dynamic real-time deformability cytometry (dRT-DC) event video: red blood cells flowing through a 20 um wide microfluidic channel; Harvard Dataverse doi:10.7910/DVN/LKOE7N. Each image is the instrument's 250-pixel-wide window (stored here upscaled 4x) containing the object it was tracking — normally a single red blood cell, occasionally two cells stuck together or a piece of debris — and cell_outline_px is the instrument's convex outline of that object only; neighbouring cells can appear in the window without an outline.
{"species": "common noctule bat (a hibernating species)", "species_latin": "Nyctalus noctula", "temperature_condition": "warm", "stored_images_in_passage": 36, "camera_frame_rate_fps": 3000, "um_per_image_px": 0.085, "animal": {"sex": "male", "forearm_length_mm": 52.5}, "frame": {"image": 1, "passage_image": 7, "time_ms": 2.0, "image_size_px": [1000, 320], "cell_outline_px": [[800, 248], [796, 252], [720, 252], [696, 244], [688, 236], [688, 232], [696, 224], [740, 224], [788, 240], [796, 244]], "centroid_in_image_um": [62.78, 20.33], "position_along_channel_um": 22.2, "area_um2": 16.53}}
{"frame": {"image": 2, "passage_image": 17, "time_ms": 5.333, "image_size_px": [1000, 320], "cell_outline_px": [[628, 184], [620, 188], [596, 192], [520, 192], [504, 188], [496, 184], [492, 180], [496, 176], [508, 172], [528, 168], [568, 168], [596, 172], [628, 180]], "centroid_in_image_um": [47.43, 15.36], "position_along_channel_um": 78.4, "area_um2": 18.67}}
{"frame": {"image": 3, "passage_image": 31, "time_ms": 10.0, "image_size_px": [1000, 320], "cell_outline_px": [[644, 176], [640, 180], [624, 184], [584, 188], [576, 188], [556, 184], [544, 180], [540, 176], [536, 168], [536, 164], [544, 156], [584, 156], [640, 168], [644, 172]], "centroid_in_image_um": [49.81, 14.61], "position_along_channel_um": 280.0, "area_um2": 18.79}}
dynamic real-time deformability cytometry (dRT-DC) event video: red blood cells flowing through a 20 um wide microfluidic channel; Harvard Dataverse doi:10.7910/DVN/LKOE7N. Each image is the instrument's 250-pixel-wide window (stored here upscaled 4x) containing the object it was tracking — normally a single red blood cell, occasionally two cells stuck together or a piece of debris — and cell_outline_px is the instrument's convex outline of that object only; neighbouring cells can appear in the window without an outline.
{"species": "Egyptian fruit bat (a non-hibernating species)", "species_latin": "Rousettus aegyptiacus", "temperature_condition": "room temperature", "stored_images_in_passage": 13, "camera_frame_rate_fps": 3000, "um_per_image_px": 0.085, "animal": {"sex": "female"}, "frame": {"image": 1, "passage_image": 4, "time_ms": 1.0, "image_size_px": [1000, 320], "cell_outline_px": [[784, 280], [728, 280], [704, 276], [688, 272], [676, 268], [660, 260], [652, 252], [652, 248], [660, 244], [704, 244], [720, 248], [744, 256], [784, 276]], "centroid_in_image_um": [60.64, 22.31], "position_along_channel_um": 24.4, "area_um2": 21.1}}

══════════════════════════════

Return the listing above in its exact form.

dynamic real-time deformability cytometry (dRT-DC) event video: red blood cells flowing through a 20 um wide microfluidic channel; Harvard Dataverse doi:10.7910/DVN/LKOE7N. Each image is the instrument's 250-pixel-wide window (stored here upscaled 4x) containing the object it was tracking — normally a single red blood cell, occasionally two cells stuck together or a piece of debris — and cell_outline_px is the instrument's convex outline of that object only; neighbouring cells can appear in the window without an outline.
{"species": "common noctule bat (a hibernating species)", "species_latin": "Nyctalus noctula", "temperature_condition": "warm", "stored_images_in_passage": 36, "camera_frame_rate_fps": 3000, "um_per_image_px": 0.085, "animal": {"sex": "male", "forearm_length_mm": 52.5}, "frame": {"image": 1, "passage_image": 7, "time_ms": 2.0, "image_size_px": [1000, 320], "cell_outline_px": [[800, 248], [796, 252], [720, 252], [696, 244], [688, 236], [688, 232], [696, 224], [740, 224], [788, 240], [796, 244]], "centroid_in_image_um": [62.78, 20.33], "position_along_channel_um": 22.2, "area_um2": 16.53}}
{"frame": {"image": 2, "passage_image": 17, "time_ms": 5.333, "image_size_px": [1000, 320], "cell_outline_px": [[628, 184], [620, 188], [596, 192], [520, 192], [504, 188], [496, 184], [492, 180], [496, 176], [508, 172], [528, 168], [568, 168], [596, 172], [628, 180]], "centroid_in_image_um": [47.43, 15.36], "position_along_channel_um": 78.4, "area_um2": 18.67}}
{"frame": {"image": 3, "passage_image": 31, "time_ms": 10.0, "image_size_px": [1000, 320], "cell_outline_px": [[644, 176], [640, 180], [624, 184], [584, 188], [576, 188], [556, 184], [544, 180], [540, 176], [536, 168], [536, 164], [544, 156], [584, 156], [640, 168], [644, 172]], "centroid_in_image_um": [49.81, 14.61], "position_along_channel_um": 280.0, "area_um2": 18.79}}
dynamic real-time deformability cytometry (dRT-DC) event video: red blood cells flowing through a 20 um wide microfluidic channel; Harvard Dataverse doi:10.7910/DVN/LKOE7N. Each image is the instrument's 250-pixel-wide window (stored here upscaled 4x) containing the object it was tracking — normally a single red blood cell, occasionally two cells stuck together or a piece of debris — and cell_outline_px is the instrument's convex outline of that object only; neighbouring cells can appear in the window without an outline.
{"species": "Egyptian fruit bat (a non-hibernating species)", "species_latin": "Rousettus aegyptiacus", "temperature_condition": "room temperature", "stored_images_in_passage": 13, "camera_frame_rate_fps": 3000, "um_per_image_px": 0.085, "animal": {"sex": "female"}, "frame": {"image": 1, "passage_image": 4, "time_ms": 1.0, "image_size_px": [1000, 320], "cell_outline_px": [[784, 280], [728, 280], [704, 276], [688, 272], [676, 268], [660, 260], [652, 252], [652, 248], [660, 244], [704, 244], [720, 248], [744, 256], [784, 276]], "centroid_in_image_um": [60.64, 22.31], "position_along_channel_um": 24.4, "area_um2": 21.1}}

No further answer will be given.